The DAV Foundation Adds Former FAA Executive and Space-Shuttle Commander to Advisory Board
By Bradley Berman — Lead Editor
George Zamka, the DAV Foundation’s newest advisor, is not afraid to take risks and explore new frontiers. His impressive 30-year-career includes positions as a U.S. Marine jet pilot, an executive at the Federal Aviation Administration (FAA), and a NASA space-shuttle commander. Zamka this week became the second shuttle commander to join the DAV Foundation’s advisory board, following Scott Horowitz joining the advisory board in January.
For Zamka, the journey started as a young man when he became curious about how a supersonic fighter jet can precisely land on the deck of an aircraft carrier. That inspired him to study mathematics at the U.S. Naval Academy. “Math is used for everything,” said Zamka. “In math, one learns tricks to do very complicated things.”
Zamka continued to use math — as well as his master’s degree in engineering management — to do increasingly technically complex and valuable things. The long list includes learning to fly 30 different aircraft, logging 5,000 flight hours as a Marine pilot, becoming a NASA astronaut, and ultimately commanding the Space Shuttle Endeavor in a February 2010 mission to the International Space Station, his second visit there.
The intersection of math, engineering, and advanced vehicle operations aligns with the DAV Foundation’s work to create a blockchain-based 21st-century platform for self-driving cars and self-flying drones. As the prior lead for the shuttle’s training and procedures division, Zamka will be a valued advisor to the DAV Foundation’s technical team.
Moreover, as the FAA’s former deputy associate administrator for commercial space transportation, Zamka will help guide how our decentralized framework will ensure that government guidelines are met for the rapidly burgeoning drone industry. FAA officials last week confirmed that more than 32,000 drone flight authorizations had been processed to date, but 12,000 such requests are pending.
Zamka understands the inner workings of the FAA. He appreciates the FAA’s work to publish hundreds of “grids” outlining the maximum allowable altitudes for drones near airports. And he is closely monitoring the FAA’s new safety rules around remotely identifying drones and related security protocols.
The Right Stuff
Twenty years ago, Zamka went through the rigorous training required to become a NASA astronaut. It’s not for the faint of heart. After getting admitted to the program, the space agency sent him to a remote region in Siberia.

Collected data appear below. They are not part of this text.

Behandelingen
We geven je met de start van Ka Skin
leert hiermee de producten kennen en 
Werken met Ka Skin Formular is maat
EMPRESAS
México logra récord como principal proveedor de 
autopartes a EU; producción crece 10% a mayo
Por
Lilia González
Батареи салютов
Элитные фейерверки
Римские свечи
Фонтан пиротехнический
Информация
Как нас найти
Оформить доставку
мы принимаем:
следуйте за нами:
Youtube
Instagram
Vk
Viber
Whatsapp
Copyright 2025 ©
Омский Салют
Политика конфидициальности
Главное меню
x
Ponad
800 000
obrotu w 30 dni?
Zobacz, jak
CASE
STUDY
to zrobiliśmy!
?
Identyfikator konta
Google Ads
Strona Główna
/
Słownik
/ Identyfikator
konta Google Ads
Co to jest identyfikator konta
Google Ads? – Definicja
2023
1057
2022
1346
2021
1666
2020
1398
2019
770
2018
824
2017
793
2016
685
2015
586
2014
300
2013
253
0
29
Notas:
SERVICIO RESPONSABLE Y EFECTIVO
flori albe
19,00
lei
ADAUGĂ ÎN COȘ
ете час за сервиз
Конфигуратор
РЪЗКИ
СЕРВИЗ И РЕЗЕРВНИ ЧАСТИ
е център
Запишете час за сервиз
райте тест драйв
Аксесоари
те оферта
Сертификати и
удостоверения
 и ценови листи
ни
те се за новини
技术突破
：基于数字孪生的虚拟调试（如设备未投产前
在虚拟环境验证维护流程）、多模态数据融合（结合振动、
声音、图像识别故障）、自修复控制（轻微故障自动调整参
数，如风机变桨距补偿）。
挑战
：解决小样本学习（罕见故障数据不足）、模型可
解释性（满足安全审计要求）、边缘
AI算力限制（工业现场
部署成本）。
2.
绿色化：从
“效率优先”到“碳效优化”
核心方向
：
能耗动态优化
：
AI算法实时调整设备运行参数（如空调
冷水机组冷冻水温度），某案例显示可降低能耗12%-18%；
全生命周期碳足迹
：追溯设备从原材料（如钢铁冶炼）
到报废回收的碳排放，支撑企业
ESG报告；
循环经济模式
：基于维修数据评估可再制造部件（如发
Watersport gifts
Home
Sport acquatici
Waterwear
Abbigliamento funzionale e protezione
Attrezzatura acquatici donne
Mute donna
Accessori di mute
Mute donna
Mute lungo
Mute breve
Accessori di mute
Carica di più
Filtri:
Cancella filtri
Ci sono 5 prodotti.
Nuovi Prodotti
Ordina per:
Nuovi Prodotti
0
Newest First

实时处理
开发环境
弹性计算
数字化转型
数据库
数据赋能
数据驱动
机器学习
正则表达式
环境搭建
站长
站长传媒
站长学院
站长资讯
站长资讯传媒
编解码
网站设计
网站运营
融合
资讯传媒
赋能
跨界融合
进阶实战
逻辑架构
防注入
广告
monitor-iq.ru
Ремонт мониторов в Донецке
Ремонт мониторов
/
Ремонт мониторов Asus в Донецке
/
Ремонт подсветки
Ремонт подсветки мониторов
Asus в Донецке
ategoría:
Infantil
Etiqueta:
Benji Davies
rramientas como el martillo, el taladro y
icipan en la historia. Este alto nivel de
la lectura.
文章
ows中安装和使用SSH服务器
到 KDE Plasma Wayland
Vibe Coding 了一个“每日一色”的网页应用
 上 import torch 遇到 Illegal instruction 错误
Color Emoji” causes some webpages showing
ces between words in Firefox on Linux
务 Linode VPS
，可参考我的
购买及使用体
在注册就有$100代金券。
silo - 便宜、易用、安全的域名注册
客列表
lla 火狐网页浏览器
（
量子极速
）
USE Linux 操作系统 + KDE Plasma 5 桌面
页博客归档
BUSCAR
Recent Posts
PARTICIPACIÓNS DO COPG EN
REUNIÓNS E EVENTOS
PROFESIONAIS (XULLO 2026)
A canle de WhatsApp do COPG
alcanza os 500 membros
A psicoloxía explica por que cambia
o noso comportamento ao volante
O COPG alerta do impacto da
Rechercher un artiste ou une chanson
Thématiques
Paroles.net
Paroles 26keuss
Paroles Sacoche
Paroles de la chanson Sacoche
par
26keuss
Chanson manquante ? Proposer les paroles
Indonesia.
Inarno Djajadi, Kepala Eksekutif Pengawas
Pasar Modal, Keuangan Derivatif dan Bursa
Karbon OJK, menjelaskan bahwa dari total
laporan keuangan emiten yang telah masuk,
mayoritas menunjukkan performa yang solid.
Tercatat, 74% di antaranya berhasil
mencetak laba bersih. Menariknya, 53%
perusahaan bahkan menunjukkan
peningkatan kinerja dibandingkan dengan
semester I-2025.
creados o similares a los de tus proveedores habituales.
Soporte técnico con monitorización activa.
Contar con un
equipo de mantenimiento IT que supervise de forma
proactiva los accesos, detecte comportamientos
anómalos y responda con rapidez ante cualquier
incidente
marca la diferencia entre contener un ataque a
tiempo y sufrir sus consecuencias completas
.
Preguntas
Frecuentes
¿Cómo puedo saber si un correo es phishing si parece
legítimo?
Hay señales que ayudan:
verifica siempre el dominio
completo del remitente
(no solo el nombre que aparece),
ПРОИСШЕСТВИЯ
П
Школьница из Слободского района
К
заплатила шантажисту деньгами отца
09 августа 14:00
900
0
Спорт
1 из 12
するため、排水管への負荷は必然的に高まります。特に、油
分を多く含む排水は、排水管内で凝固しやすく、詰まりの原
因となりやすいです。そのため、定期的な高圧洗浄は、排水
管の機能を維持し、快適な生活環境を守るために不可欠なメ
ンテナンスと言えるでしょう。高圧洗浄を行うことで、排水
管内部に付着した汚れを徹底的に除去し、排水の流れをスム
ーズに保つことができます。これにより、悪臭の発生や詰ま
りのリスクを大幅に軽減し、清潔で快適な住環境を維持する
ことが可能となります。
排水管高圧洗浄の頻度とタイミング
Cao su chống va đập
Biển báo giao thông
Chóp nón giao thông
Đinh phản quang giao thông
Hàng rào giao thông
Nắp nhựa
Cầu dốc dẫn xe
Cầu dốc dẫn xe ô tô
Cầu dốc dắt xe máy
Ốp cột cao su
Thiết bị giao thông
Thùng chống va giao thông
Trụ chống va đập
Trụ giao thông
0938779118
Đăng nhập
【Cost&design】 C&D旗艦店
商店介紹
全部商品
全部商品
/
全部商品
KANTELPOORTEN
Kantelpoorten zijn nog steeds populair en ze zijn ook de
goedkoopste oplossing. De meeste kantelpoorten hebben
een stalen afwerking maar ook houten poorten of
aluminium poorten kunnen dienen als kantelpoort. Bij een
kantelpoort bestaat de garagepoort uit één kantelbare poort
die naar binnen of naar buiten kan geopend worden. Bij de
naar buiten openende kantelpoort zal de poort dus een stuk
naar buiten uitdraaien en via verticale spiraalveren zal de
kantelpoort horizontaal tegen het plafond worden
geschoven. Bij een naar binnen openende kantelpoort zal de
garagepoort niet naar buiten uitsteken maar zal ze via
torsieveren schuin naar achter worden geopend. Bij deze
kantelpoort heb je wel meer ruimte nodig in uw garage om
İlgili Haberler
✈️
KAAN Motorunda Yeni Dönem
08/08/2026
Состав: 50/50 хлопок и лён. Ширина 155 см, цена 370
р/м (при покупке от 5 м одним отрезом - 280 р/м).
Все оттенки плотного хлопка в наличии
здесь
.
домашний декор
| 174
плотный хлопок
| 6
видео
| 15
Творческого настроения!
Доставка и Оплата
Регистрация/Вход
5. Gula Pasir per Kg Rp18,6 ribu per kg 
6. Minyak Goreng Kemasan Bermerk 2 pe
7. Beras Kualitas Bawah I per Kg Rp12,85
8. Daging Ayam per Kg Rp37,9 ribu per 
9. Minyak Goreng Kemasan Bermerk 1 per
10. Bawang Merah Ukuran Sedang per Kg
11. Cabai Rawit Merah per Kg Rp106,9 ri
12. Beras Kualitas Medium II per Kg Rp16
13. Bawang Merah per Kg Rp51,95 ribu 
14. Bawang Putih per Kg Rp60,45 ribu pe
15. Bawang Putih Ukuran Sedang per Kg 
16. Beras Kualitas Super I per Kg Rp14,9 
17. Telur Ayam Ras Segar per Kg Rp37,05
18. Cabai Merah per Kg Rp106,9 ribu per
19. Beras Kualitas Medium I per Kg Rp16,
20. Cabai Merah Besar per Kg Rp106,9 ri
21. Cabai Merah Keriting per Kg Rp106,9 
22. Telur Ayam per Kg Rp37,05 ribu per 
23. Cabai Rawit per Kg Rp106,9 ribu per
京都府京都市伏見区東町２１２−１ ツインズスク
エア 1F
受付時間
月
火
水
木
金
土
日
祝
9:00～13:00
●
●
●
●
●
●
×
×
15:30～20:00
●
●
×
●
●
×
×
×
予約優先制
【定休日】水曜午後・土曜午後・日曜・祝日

“Being in the middle of Russia, in the middle of the winter, in the middle of the night looking for wood to make a fire was strange for me,” he explained. “Those things are difficult. I liked seeing how I responded to those circumstances because when you’re wet, tired, and cold, you’re at your weakest point.” Equally challenging were the exams conducted in simulators in which instructors make candidates quickly respond to faults in a space vehicle’s hydraulic, electrical, and digital systems. Zamka came through with flying colors, ultimately logging nearly 700 hours in space.
Zamka was interviewed one day prior to the 135th and final mission of the American Space Shuttle program. Even as the shuttle program was ending, he was looking ahead to other types of vehicles that further man’s knowledge of the world and the cosmos. “I expect the shuttle to one day be replaced by smaller family vehicles that routinely travel into space with humans on board,” he said.
In 2013, Zamka retired from NASA to become the FAA’s deputy associate administrator for commercial space transportation. He now works for Bigelow Aerospace as director of its crew and cargo program. The company’s goal is to make space stations affordable and welcoming to outside research entities. Bigelow’s business model includes leasing small space habitats consisting of inflatable modules.
This position at Bigelow Aerospace and his advisory role at The DAV Foundation is Zamka’s way of sharing the joy of space and technology exploration — and utilizing his deep expertise to develop advanced transportation systems. “I believe humans should be in space,” he said. “I’d love for people to see what I saw.”